Um computador vai escrever o melhor romance de todos os tempos em um segundo, resolver o maior mistério da ciência em um décimo de segundo e descobrir o sentido da vida, do universo e tudo o mais em menos tempo do que você leva para terminar este parágrafo.

Por Salvador Nogueira
Atualizado em 31 out 2016, 18h54 - Publicado em 4 fev 2013, 22h00

Um computador vai escrever o melhor romance de todos os tempos em um segundo, resolver o maior mistério da ciência em um décimo de segundo e descobrir o sentido da vida, do universo e tudo o mais em menos tempo do que você leva para terminar este parágrafo. Muitos de nós provavelmente estarão vivos quando esse dia chegar. O problema é saber como será o dia seguinte… É o que vamos ver agora. Bem-vindo à verdadeira Matrix.

Já faz 15 anos que o Deep Blue, um supercomputador da IBM, bateu Garry Kasparov, o grande trunfo do xadrez do time da humanidade. Na época, houve quem desse pouco crédito à inteligência daquela máquina pelo fato de o jogo ser altamente matemático – ciência para a qual os computadores têm aptidão mais do que natural.

Na prática, não haveria uma grande “inteligência” ali. Só uma calculadora grande. Os computadores, então, poderiam até ser geniais, mas nunca saberiam “pensar como um humano”. Hoje essa visão não faz mais sentido. O Watson, outro supercomputador da IBM, conseguiu vencer em 2011 os dois melhores jogadores humanos no Jeopardy, um game show da TV americana. Trata-se de um jogo de perguntas e respostas que exige dos participantes uma baita habilidade com linguagem. São questões do tipo “Esse objeto, mesmo quando quebra, está certo duas vezes por dia. Qual é o objeto?”. “Um relógio”, respondeu Watson, com a mesma rapidez com que uma calculadora dá um resultado.

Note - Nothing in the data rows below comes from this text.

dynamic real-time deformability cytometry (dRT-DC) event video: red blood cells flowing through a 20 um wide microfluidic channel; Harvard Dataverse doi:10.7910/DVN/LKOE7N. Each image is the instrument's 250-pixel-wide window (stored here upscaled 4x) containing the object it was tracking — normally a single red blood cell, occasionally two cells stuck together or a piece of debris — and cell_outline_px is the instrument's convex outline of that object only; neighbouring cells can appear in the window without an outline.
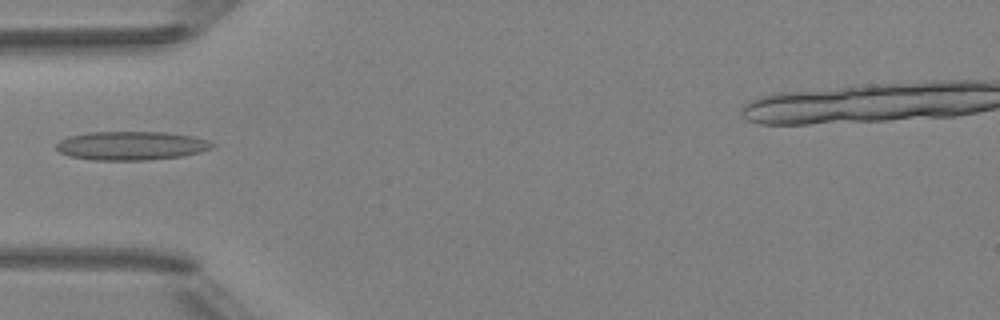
{"species": "Egyptian fruit bat (a non-hibernating species)", "species_latin": "Rousettus aegyptiacus", "temperature_condition": "room temperature", "stored_images_in_passage": 1, "camera_frame_rate_fps": 3000, "um_per_image_px": 0.085, "animal": {"sex": "female"}, "frame": {"image": 1, "passage_image": 1, "time_ms": 0.0, "image_size_px": [1000, 320], "cell_outline_px": [[216, 144], [212, 148], [200, 152], [184, 156], [148, 160], [92, 160], [68, 156], [60, 152], [56, 148], [56, 144], [60, 140], [68, 136], [88, 132], [168, 132], [192, 136], [208, 140]], "centroid_in_image_um": [11.16, 12.38], "position_along_channel_um": 73.8, "area_um2": 26.36}}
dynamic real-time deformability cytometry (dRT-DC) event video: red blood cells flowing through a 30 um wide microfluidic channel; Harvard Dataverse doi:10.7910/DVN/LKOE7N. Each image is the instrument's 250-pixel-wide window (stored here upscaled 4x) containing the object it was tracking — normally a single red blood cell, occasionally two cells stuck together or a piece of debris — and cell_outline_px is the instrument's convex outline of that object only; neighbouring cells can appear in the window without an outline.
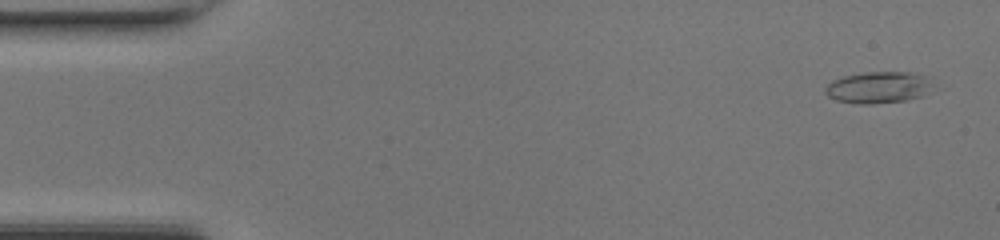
{"species": "common noctule bat (a hibernating species)", "species_latin": "Nyctalus noctula", "temperature_condition": "room temperature", "stored_images_in_passage": 49, "camera_frame_rate_fps": 3000, "um_per_image_px": 0.085, "animal": {"sex": "female", "body_mass_g": 17.0, "forearm_length_mm": 48.0}, "frame": {"image": 1, "passage_image": 3, "time_ms": 0.667, "image_size_px": [1000, 240], "cell_outline_px": [[932, 76], [928, 84], [920, 96], [904, 100], [872, 104], [860, 104], [836, 100], [828, 96], [824, 92], [824, 88], [832, 80], [844, 76], [864, 72], [912, 72]], "centroid_in_image_um": [74.58, 7.41], "position_along_channel_um": 10.4, "area_um2": 19.54}}
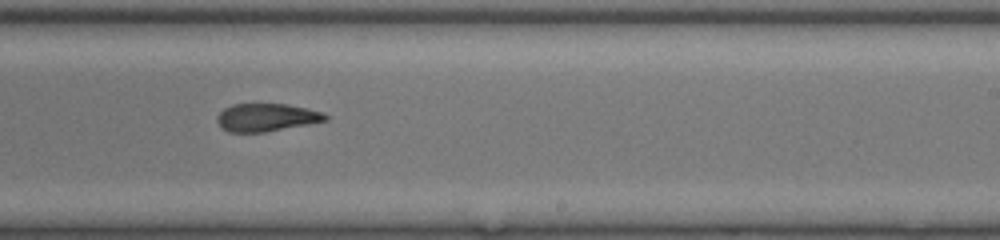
{"frame": {"image": 2, "passage_image": 30, "time_ms": 9.667, "image_size_px": [1000, 240], "cell_outline_px": [[328, 120], [308, 124], [264, 132], [228, 132], [220, 128], [216, 120], [216, 116], [224, 108], [232, 104], [288, 104], [320, 112], [328, 116]], "centroid_in_image_um": [22.58, 9.98], "position_along_channel_um": 266.4, "area_um2": 17.51}}
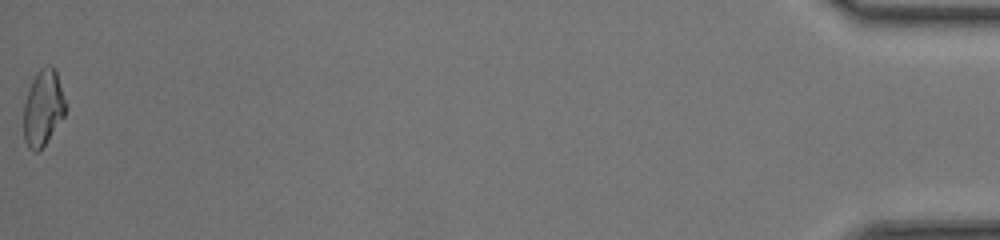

E foi assim com outras dezenas de perguntas nessa linha. “Isso não aconteceu, note bem, porque algum cientista colocou aquela informação do jeito certo”, diz o americano Ray Kurzweil, um dos mais célebres especialistas em inteligência artificial . De fato. Tudo o que Watson fez antes de participar do jogo foi ler milhares de livros e enciclopédias – inclusive a Wikipedia, embora ele não estivesse conectado à internet na hora de responder as perguntas. Tinha de ser tudo “de cabeça” mesmo. Admirável. E o bastante para dizer que Watson está para o Deep Blue como um cachorrinho está para uma formiga. Trata-se de uma inteligência infinitamente superior – ainda que não chegue aos pés da humana.

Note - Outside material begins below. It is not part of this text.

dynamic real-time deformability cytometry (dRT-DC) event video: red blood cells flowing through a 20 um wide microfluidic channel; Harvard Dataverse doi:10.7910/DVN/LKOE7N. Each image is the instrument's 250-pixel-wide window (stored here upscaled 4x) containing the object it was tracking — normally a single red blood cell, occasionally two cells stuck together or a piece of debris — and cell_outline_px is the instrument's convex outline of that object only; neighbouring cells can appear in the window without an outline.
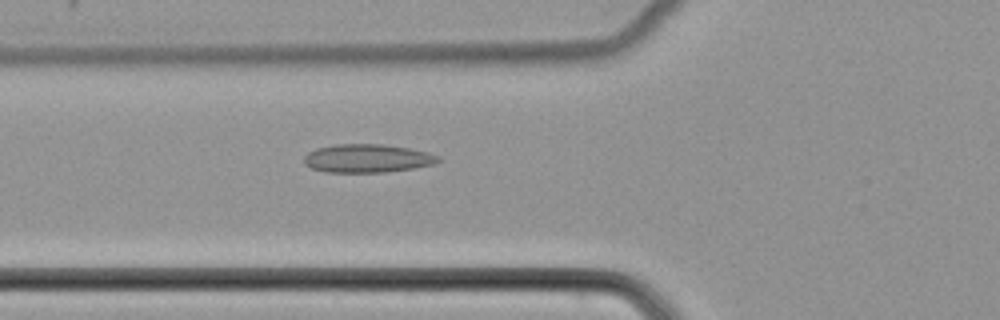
{"species": "common noctule bat (a hibernating species)", "species_latin": "Nyctalus noctula", "temperature_condition": "cold", "stored_images_in_passage": 42, "camera_frame_rate_fps": 3000, "um_per_image_px": 0.085, "animal": {"sex": "female", "body_mass_g": 22.7, "forearm_length_mm": 54.2}, "frame": {"image": 1, "passage_image": 10, "time_ms": 3.0, "image_size_px": [1000, 320], "cell_outline_px": [[440, 160], [436, 164], [412, 168], [384, 172], [324, 172], [312, 168], [304, 164], [304, 156], [308, 152], [316, 148], [336, 144], [384, 144], [408, 148], [428, 152], [440, 156]], "centroid_in_image_um": [31.22, 13.46], "position_along_channel_um": 94.6, "area_um2": 22.25}}
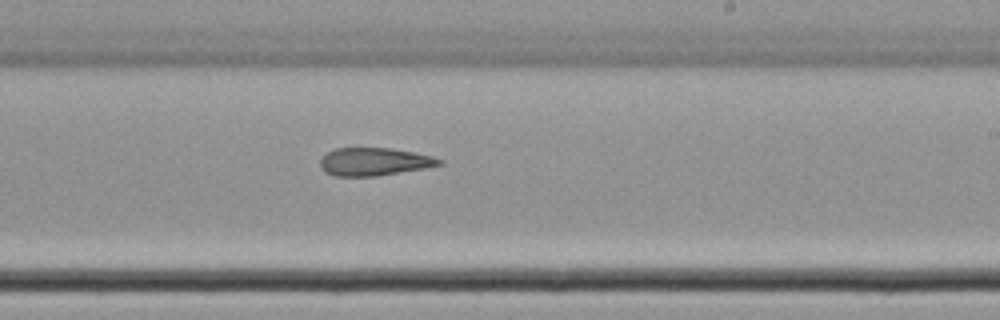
{"frame": {"image": 2, "passage_image": 22, "time_ms": 7.0, "image_size_px": [1000, 320], "cell_outline_px": [[444, 164], [424, 168], [376, 176], [336, 176], [324, 172], [320, 168], [320, 160], [328, 152], [336, 148], [392, 148], [432, 156], [444, 160]], "centroid_in_image_um": [31.81, 13.74], "position_along_channel_um": 257.2, "area_um2": 19.31}}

Mas para alguns especialistas essa nossa vantagem não deve durar mais tanto tempo. É o caso de Kurzweil. Para ele, os chips devem nos ultrapassar até a metade do século. É quando toparemos com o que ele e outros cientistas chamam de “singularidade tecnológica”. Vamos ver o que é isso.

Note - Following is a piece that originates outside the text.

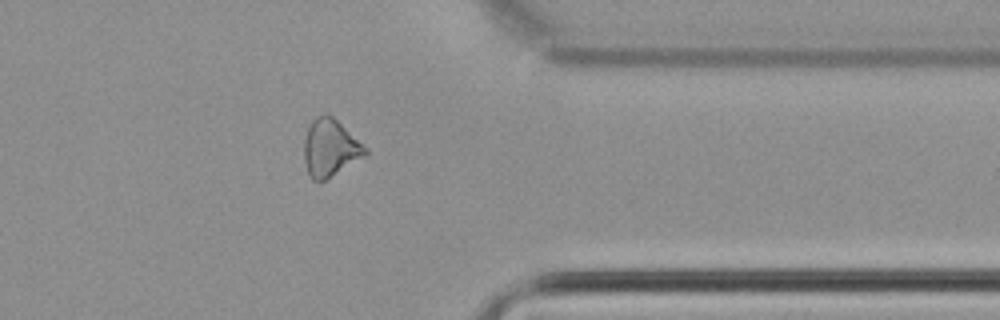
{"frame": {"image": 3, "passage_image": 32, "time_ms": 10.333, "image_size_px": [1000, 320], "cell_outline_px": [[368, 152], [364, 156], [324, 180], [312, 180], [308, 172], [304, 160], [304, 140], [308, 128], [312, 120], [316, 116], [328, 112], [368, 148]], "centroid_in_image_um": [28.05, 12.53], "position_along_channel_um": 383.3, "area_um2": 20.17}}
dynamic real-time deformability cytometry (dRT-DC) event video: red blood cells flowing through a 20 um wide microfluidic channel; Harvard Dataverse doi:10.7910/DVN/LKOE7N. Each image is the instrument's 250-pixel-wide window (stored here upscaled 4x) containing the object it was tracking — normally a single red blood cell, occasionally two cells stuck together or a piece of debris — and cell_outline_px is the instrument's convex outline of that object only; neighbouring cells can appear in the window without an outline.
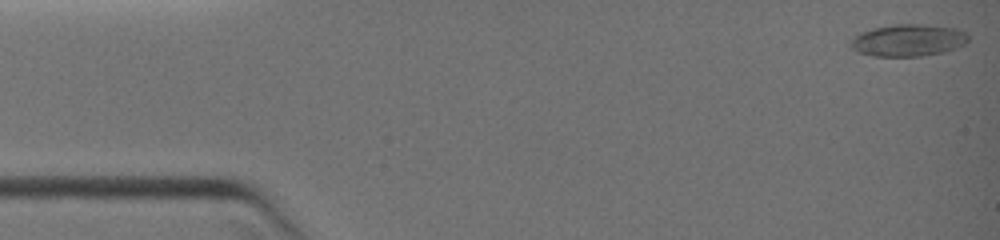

Na física, “singularidade” é o que acontece no interior de um buraco negro. Um buraco negro se forma quando uma estrela implode e começa a ser destruída pela própria gravidade. Chega uma hora em que não sobra mais estrela. Só gravidade. Na verdade, um pontinho no espaço onde a gravidade tende ao infinito. Esse pontinho é o que os físicos chamam de “singularidade”. Com o passar do tempo, a singularidade vai sugando tudo o que tem à sua volta. A massa e a energia dos objetos que ela engole deixa o buraco negro “mais forte”. O poder de sucção dele aumenta, ele engole mais coisas, fica mais forte… Em suma: o crescimento do buraco negro acontece numa espiral infinita. Com a “singularidade tecnológica” seria a mesma coisa. Uma máquina mais inteligente que a humanidade criaria ela mesma máquinas ainda mais sofisticadas, sem precisar de programadores humanos. A inteligência artificial cresceria por conta própria, igual o poder de sucção dos buracos negros. Esse processo tenderia ao infinito, com máquinas dando à luz máquinas incríveis que depois criam máquinas ainda mais fantásticas. E nós ficaríamos só assistindo.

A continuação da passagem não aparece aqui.